A person must provide proof to ask for an annulment. Proving some of the above scenarios can be difficult. For example, how easily can someone prove they were too drunk to consent? Or that the person they married was? Can you prove his sexual dysfunction when he never saw a doctor about it and denies the problem exists?

Unlike a divorce, where laws govern what to do with shared property, the legal system has little to say about how a separated, non-married couple treats combined bank accounts, real estate, auto loans, joint custody, and child support. If granted an annulment, you and your ex must decide how to split combined assets or debts.

Your marital status on all documentation after an annulment returns to “Single.” It’s as if you were only dating and broke up.

Types of Annulments

There are two types of annulments–civil and religious. The court performs one. Certain religions dictate the other.

A civil annulment is performed by the court. It is legally binding and strikes your marriage from the record books. Legally, your vows were invalid and like they never happened.

Certain faiths (mostly Catholic, in the U.S.) perform a religious annulment. These types of annulments aren’t recognized by the legal system.


Your circumstances largely determine whether a divorce or annulment is the right course of action. Divorce can occur anytime. Some states have mandatory waiting periods before you can file for divorce. For example, in some states, you must wait 72 hours after marriage to file. If one party must find fault in the other, then the process is longer.

Most annulments occur within the first year or two of marriage. However, most states have no time limit on when you can get an annulment.

When Either Fits Your Scenario

Annulments don’t apply to the majority of separations. If your case could lean either way–divorce or annulment–there are no hard and fast rule as to which you should choose. It all depends on the details.

In a divorce, the law will help you and your ex separate shared property and devise a shared parenting plan. Divorce is a better avenue if you need legal backup splitting property.

An annulment can help a person avoid some obligations a court might order in a divorce.

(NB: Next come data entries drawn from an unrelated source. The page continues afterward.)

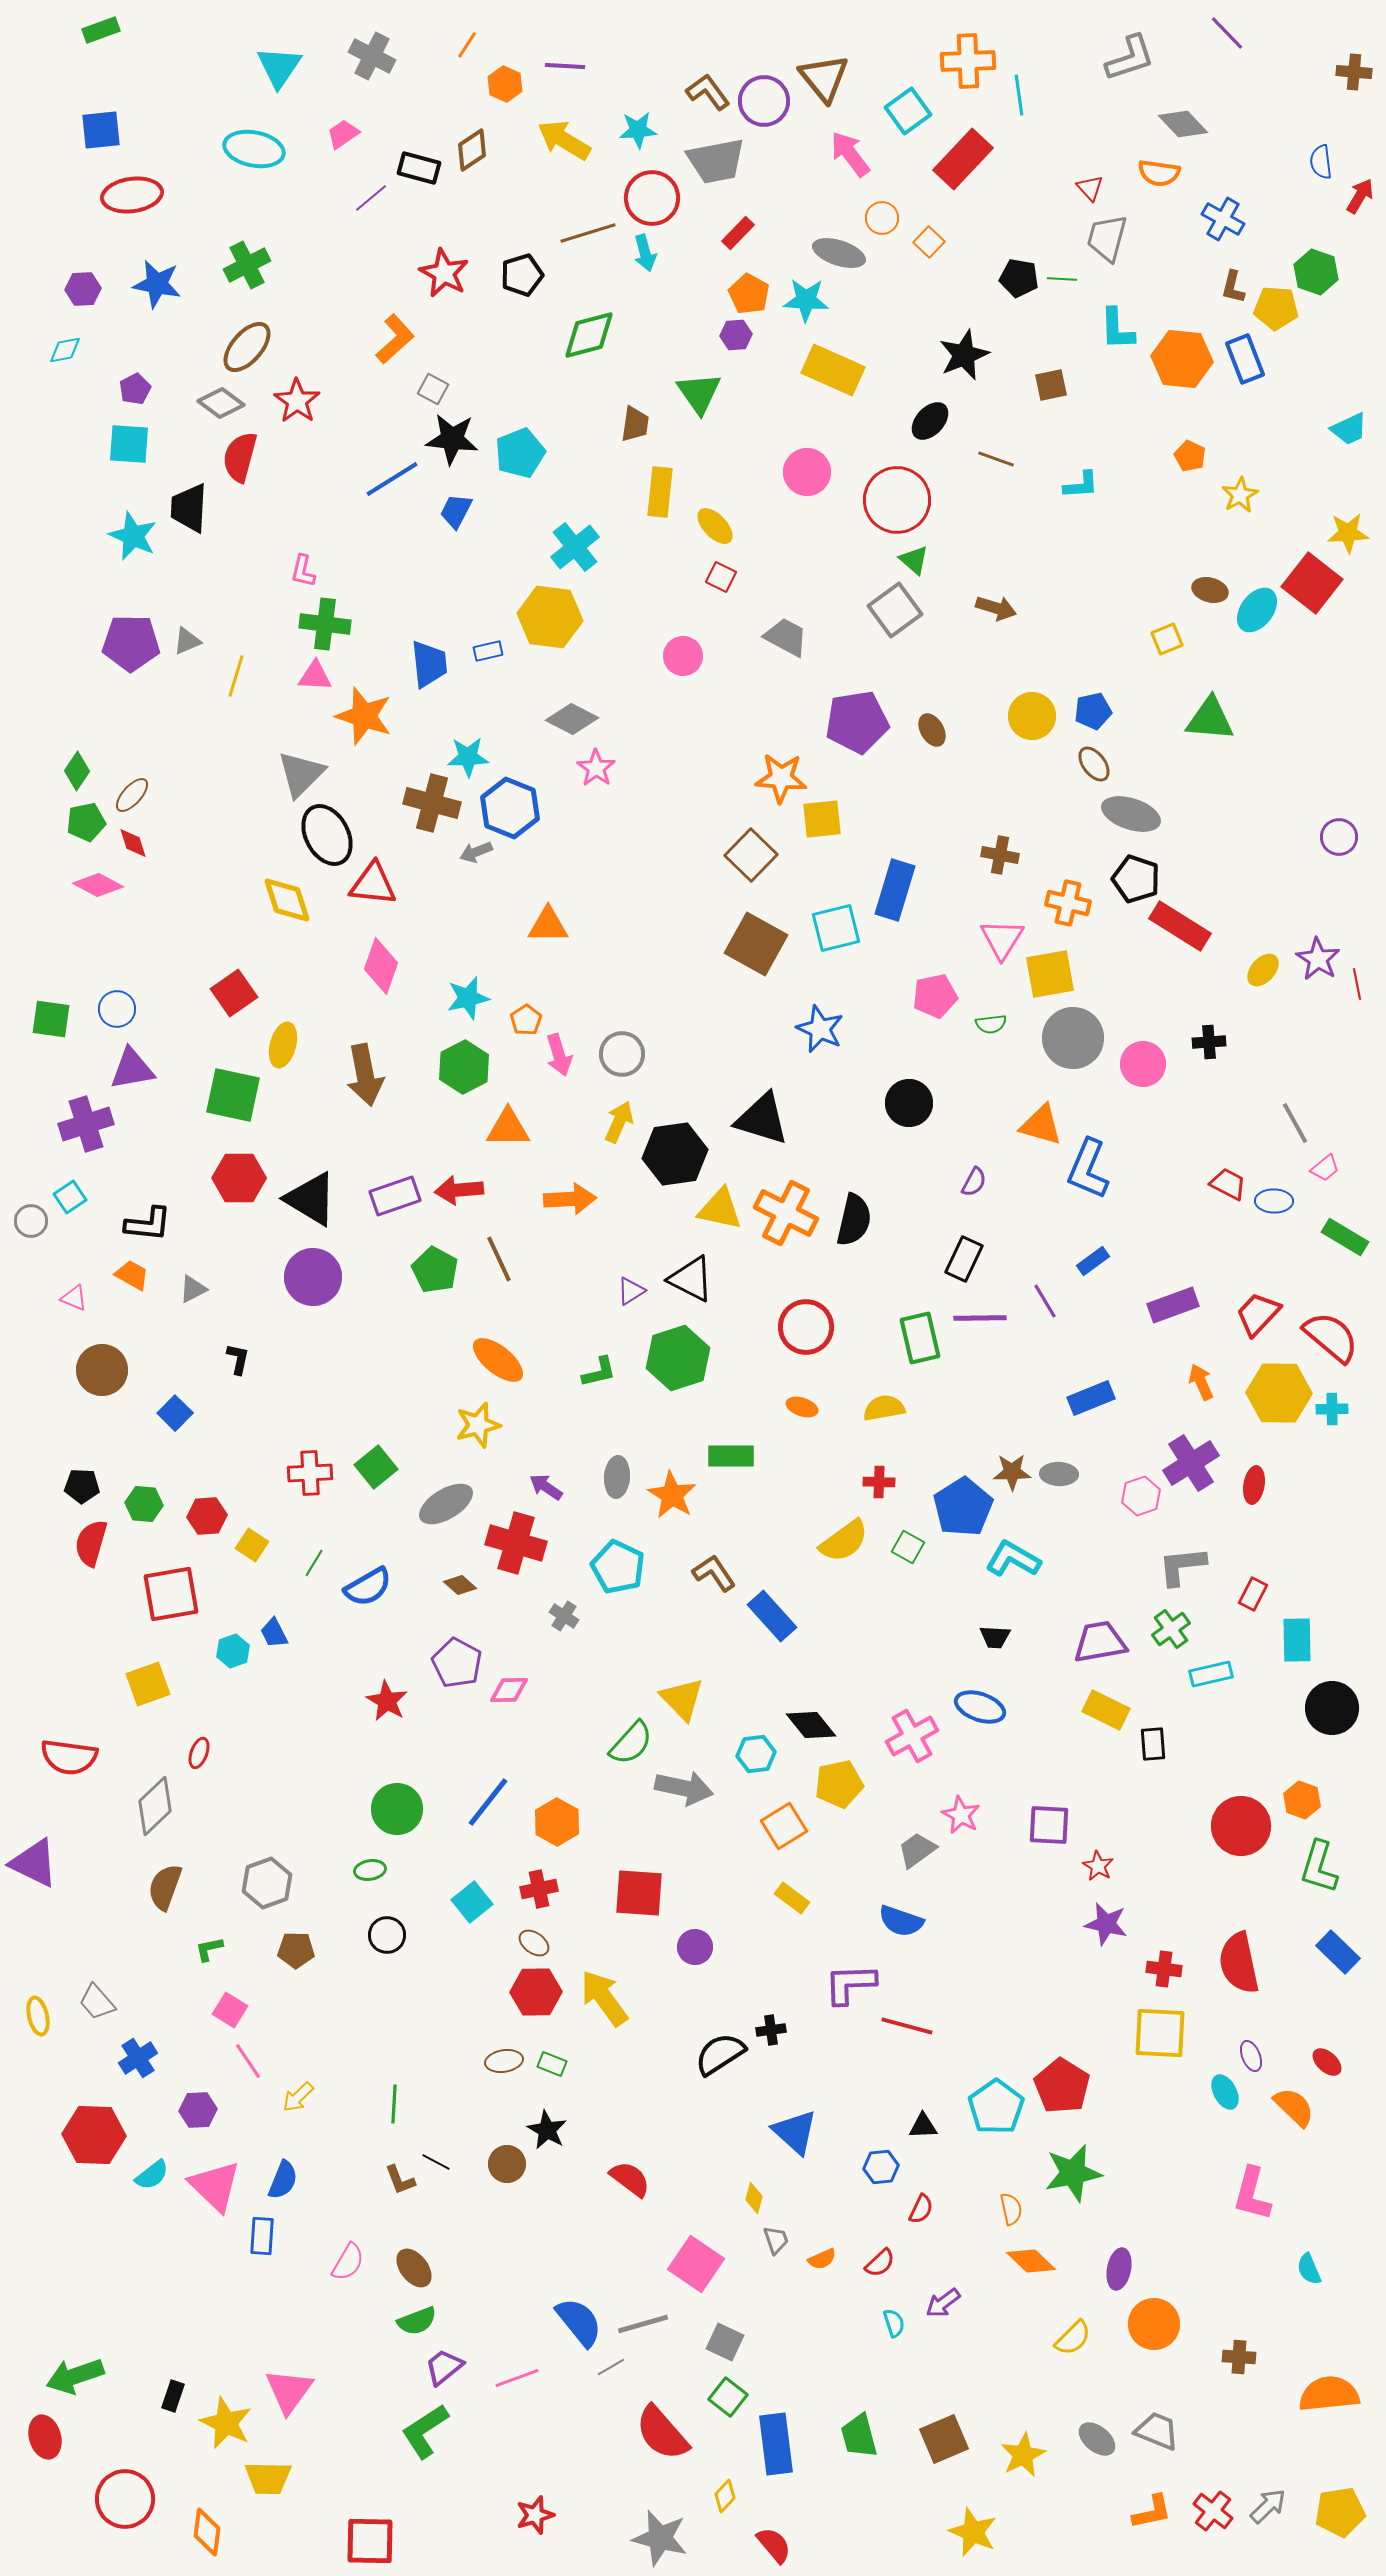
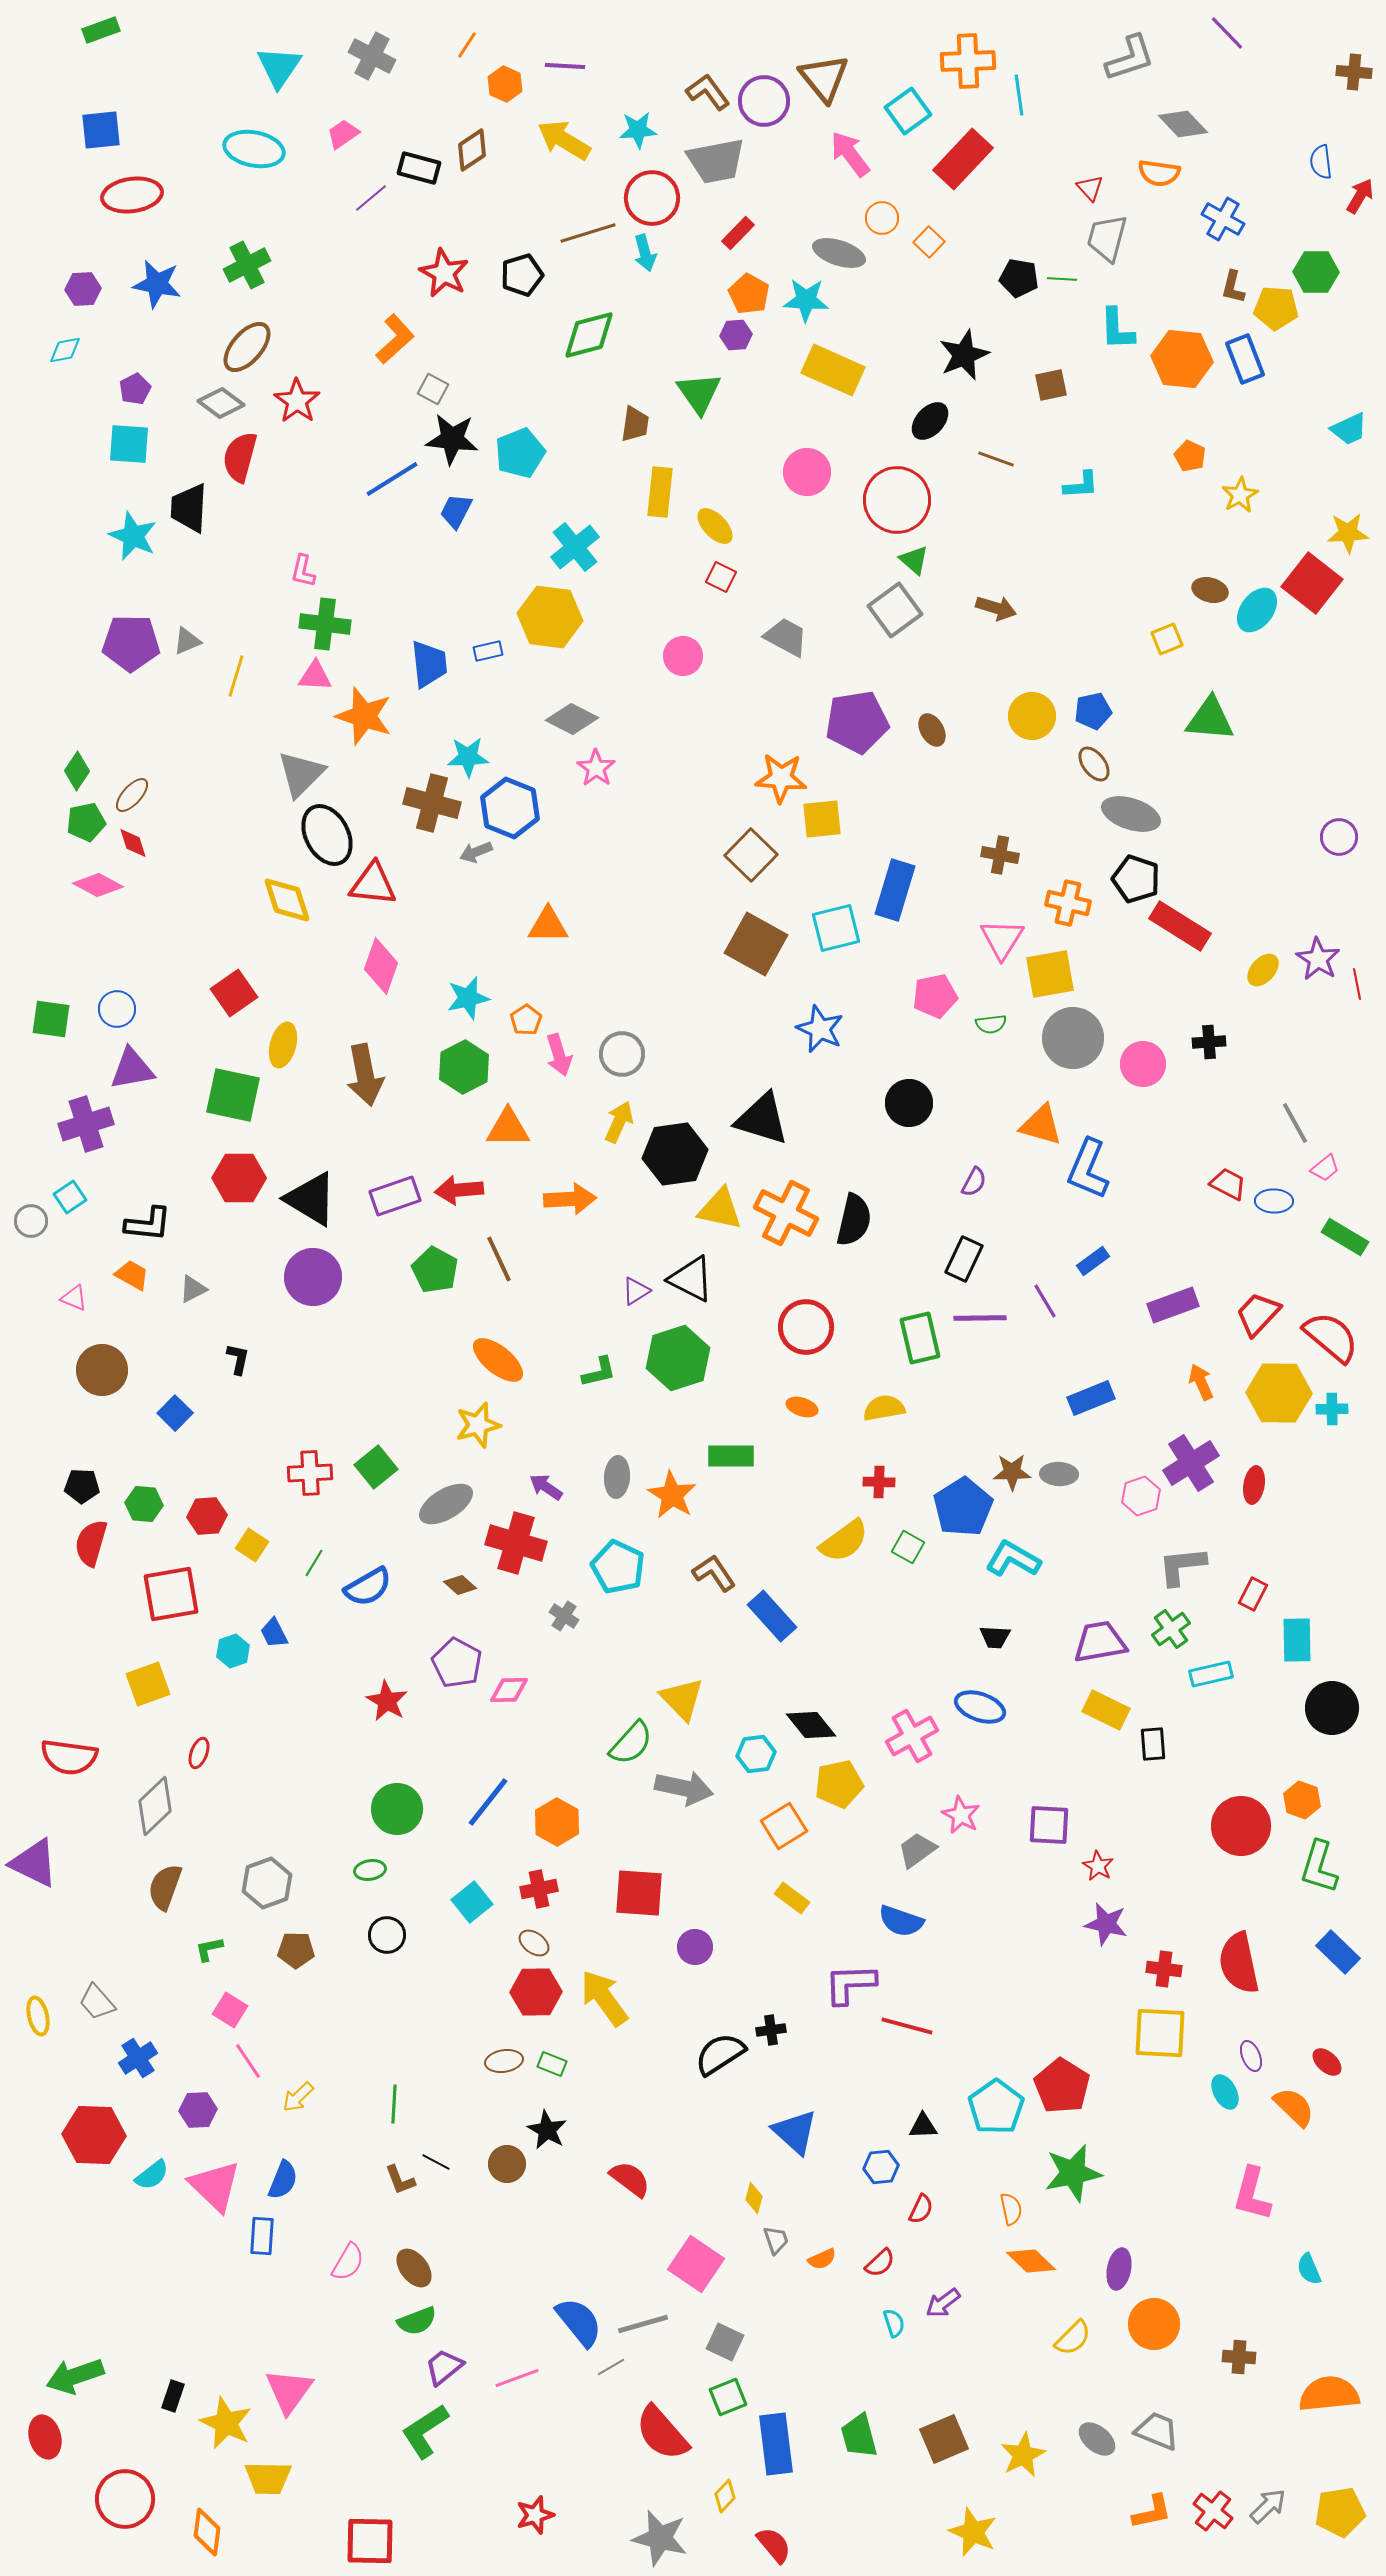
green hexagon at (1316, 272): rotated 18 degrees counterclockwise
purple triangle at (631, 1291): moved 5 px right
green square at (728, 2397): rotated 30 degrees clockwise
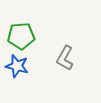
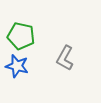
green pentagon: rotated 16 degrees clockwise
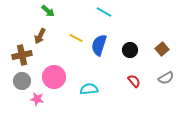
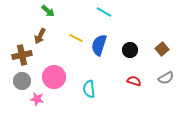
red semicircle: rotated 32 degrees counterclockwise
cyan semicircle: rotated 90 degrees counterclockwise
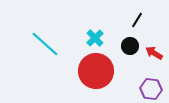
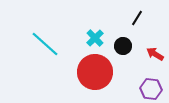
black line: moved 2 px up
black circle: moved 7 px left
red arrow: moved 1 px right, 1 px down
red circle: moved 1 px left, 1 px down
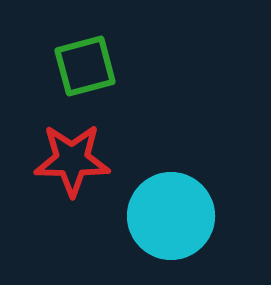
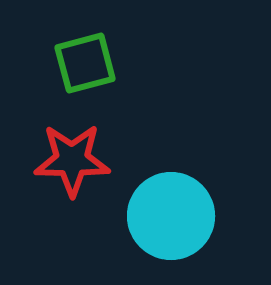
green square: moved 3 px up
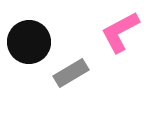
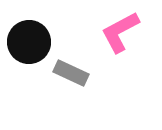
gray rectangle: rotated 56 degrees clockwise
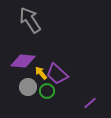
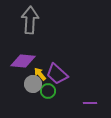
gray arrow: rotated 36 degrees clockwise
yellow arrow: moved 1 px left, 1 px down
gray circle: moved 5 px right, 3 px up
green circle: moved 1 px right
purple line: rotated 40 degrees clockwise
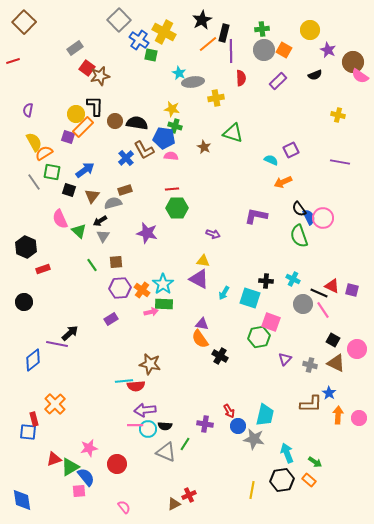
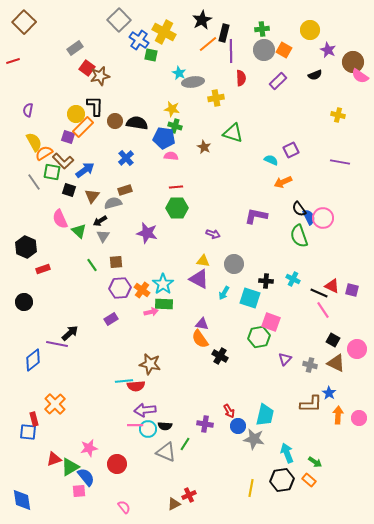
brown L-shape at (144, 150): moved 81 px left, 11 px down; rotated 15 degrees counterclockwise
red line at (172, 189): moved 4 px right, 2 px up
gray circle at (303, 304): moved 69 px left, 40 px up
yellow line at (252, 490): moved 1 px left, 2 px up
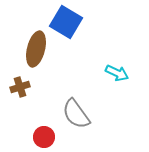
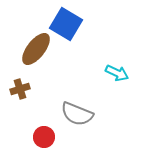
blue square: moved 2 px down
brown ellipse: rotated 24 degrees clockwise
brown cross: moved 2 px down
gray semicircle: moved 1 px right; rotated 32 degrees counterclockwise
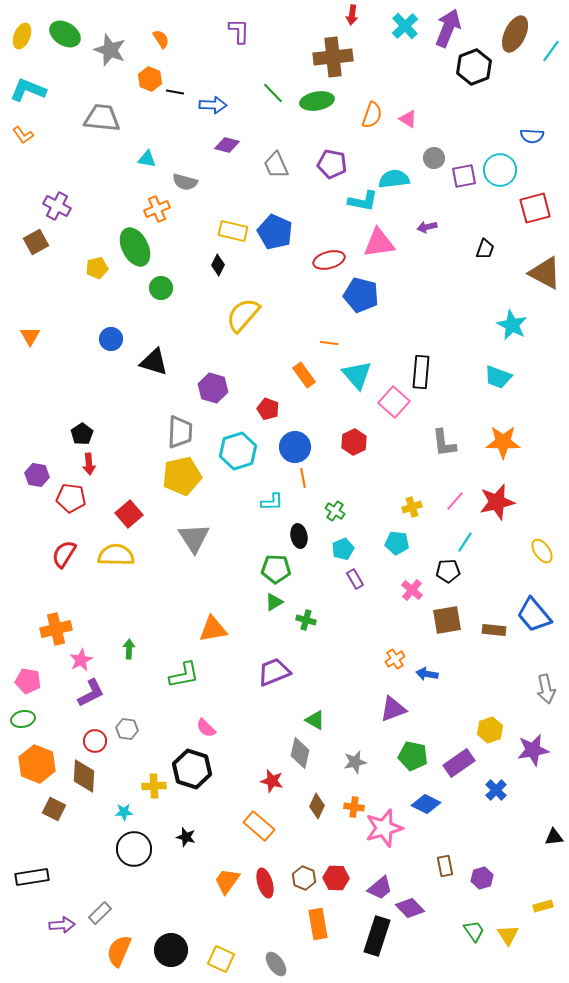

For example, spousal support from one marriage that ended because of a recipient’s second marriage can be reinstated if the second marriage is annulled in some states.

In a Nutshell

Divorce is most common because the grounds for an annulment are very particular. Though annulments can be quicker than some types of divorce (i.e., an at-fault divorce), it can be more challenging to prove fault with the other partner or the circumstances of the marriage.

An annulment results in a clean break from the partner. Essentially, the marriage never existed in a court of law. Unlike divorce, the law says less about how assets and debts are split in an annulled relationship.

Ex-partners can turn to mediators and legal counsel for help. An app for divorced parents or an expense tracker app can be good tools for annulled or divorced couples to pay each other without speaking to one another.

As always, consult legal counsel if you have additional questions or need help navigating the legalities of your and your spouse’s case.